Perspectives on Peloton

September 26, 2019

Today, Peloton goes public.  Since its founding, I’ve thought a lot about the company’s model and its ability to keep people motivated and engaged to stay active and healthy.  In honor of their big day, I’ve been reflecting on some key lessons from Peloton that we can apply to our work in the corporate learning space:

  1. Investment drives commitment: There is something about forking over the initial payment for a Peloton bike that creates a different kind of attachment to the program. You’re not just signing a contract at a health club.  Rather, you receive your own piece of equipment delivered to your door that can be tailored to your size. And needs.  There is anticipation as you wait for the bike, and there is a sense that you are embarking on a journey.    In the same way, anytime we set out on a major change initiative or quality campaign, a definitive launch which allows learners to see the thought and planning for the journey sets the program up for success.  That’s one of the reasons I’m so motivated by kickoff experiences that set the roadmap, provide essential tools and allow learners to visualize what success looks like.  This initial step delivered virtually or in person creates the same kind of attachment that I had to my new bike.  Someone has invested in me.  I owe it to them and to myself to excel.
  2. Customization drives commitment: My Peloton bike knows which instructors I like, the length of the ride that makes the most sense for me, and the best way for me to stretch and cool down. My whole experience is tailored to what I need.  We have so many clients that want us to help design learning to drive adoption of tools and integration.  However, they often deliver with a one size fits all mentality.  If Peloton can tell you what type of instructor will drive accountability, we should be tapping into AI and data to deliver very customized instruction that meets the immediate needs of a learner.  If we can use analytics to scratch the itch when a learner needs it, we make it more likely for them to come back and explore other tools that could be helpful.
  3. Energy drives commitment: The reason that I get on my Peloton is because it is fun. There is community as I compete with others on the leaderboard.  The instructors are energetic and don’t take themselves too seriously.

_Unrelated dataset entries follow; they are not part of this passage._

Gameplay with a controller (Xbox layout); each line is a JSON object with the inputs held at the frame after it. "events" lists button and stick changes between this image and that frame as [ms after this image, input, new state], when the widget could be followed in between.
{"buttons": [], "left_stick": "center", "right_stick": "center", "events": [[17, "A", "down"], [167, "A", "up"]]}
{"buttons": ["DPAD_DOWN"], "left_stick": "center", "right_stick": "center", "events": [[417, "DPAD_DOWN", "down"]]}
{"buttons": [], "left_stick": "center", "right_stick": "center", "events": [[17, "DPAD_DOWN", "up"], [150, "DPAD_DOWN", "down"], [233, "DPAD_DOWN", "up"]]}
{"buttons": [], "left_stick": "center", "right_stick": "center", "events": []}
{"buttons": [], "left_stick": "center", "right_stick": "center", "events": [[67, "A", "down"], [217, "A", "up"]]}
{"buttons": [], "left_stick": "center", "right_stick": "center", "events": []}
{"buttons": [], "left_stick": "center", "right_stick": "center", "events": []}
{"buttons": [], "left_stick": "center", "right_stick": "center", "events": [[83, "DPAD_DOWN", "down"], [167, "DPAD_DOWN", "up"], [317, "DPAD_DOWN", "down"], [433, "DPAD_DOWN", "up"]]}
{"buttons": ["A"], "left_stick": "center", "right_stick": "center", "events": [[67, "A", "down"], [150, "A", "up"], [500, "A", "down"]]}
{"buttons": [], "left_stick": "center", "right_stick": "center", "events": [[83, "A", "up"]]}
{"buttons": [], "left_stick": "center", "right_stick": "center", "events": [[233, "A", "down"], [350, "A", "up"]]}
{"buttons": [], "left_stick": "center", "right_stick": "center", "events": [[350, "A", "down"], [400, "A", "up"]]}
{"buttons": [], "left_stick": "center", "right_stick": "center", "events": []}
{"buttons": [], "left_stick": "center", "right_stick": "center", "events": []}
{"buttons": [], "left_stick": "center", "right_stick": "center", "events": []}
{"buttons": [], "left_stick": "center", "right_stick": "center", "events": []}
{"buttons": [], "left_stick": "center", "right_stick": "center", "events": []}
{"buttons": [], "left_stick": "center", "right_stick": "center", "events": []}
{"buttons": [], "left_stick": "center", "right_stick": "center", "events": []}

The whole culture makes achieving goals worth it.  That’s a secret for success in any business context.  Bring really interesting people to an energetic environment.  Allow them to present with passion and create a place for accomplishment.  Bring in gamification, competition, and regards.  Make learning fun again.

I’m waiting for the bell to ring for Peloton’s trading to begin.  However, no matter what happens on the exchange with their stock, I’ve learned a lot from Peloton for our own business.  What can that company teach you about the way you learn?